=== AIM OF THE TASK ===
Set every line of the data down again exactly, and keep the pictures out.

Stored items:

□ □ □ □

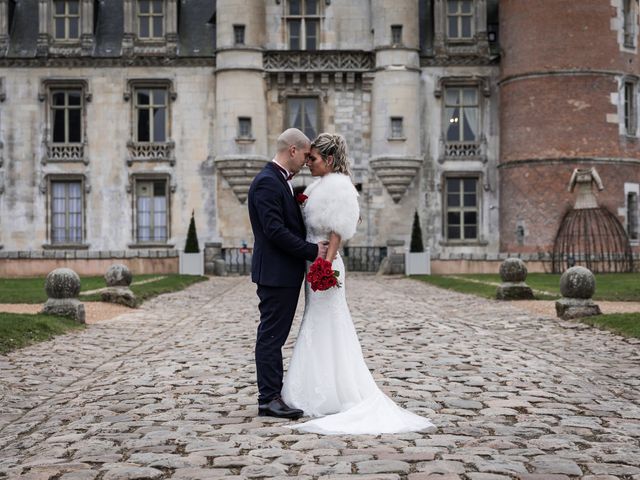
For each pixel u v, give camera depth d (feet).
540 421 23.38
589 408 25.25
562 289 51.55
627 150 118.21
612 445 20.68
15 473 18.56
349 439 21.39
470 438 21.36
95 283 87.56
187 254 109.09
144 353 39.01
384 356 36.17
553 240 116.06
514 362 34.42
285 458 19.47
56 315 50.01
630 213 119.34
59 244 124.57
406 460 19.33
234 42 122.72
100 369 34.71
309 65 124.16
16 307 58.95
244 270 120.06
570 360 35.22
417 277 103.96
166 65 125.08
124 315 57.11
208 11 128.98
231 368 33.35
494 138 125.70
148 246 124.88
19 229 124.36
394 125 123.85
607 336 42.70
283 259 24.41
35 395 28.91
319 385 24.18
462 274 107.45
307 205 24.70
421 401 26.27
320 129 125.08
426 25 128.88
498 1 128.26
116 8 128.88
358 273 118.01
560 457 19.45
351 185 24.63
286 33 126.11
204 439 21.48
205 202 124.77
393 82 123.54
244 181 123.24
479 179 125.59
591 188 110.32
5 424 24.62
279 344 24.61
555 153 116.06
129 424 23.48
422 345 40.01
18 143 124.16
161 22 126.21
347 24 126.52
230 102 122.42
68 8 125.59
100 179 124.77
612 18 116.98
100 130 124.88
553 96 116.26
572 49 115.75
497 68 125.49
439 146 125.59
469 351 37.81
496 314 55.31
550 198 116.37
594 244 103.71
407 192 125.49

□ □ □ □

=== ANSWER TO THIS PROBLEM ===
For each pixel u v, give camera depth d (feet).
540 421 23.38
589 408 25.25
562 289 51.55
627 150 118.21
612 445 20.68
15 473 18.56
349 439 21.39
470 438 21.36
95 283 87.56
187 254 109.09
144 353 39.01
384 356 36.17
553 240 116.06
514 362 34.42
285 458 19.47
56 315 50.01
630 213 119.34
59 244 124.57
406 460 19.33
234 42 122.72
100 369 34.71
309 65 124.16
16 307 58.95
244 270 120.06
570 360 35.22
417 277 103.96
166 65 125.08
124 315 57.11
208 11 128.98
231 368 33.35
494 138 125.70
148 246 124.88
19 229 124.36
394 125 123.85
607 336 42.70
283 259 24.41
35 395 28.91
319 385 24.18
462 274 107.45
307 205 24.70
421 401 26.27
320 129 125.08
426 25 128.88
498 1 128.26
116 8 128.88
358 273 118.01
560 457 19.45
351 185 24.63
286 33 126.11
204 439 21.48
205 202 124.77
393 82 123.54
244 181 123.24
479 179 125.59
591 188 110.32
5 424 24.62
279 344 24.61
555 153 116.06
129 424 23.48
422 345 40.01
18 143 124.16
161 22 126.21
347 24 126.52
230 102 122.42
68 8 125.59
100 179 124.77
612 18 116.98
100 130 124.88
553 96 116.26
572 49 115.75
497 68 125.49
439 146 125.59
469 351 37.81
496 314 55.31
550 198 116.37
594 244 103.71
407 192 125.49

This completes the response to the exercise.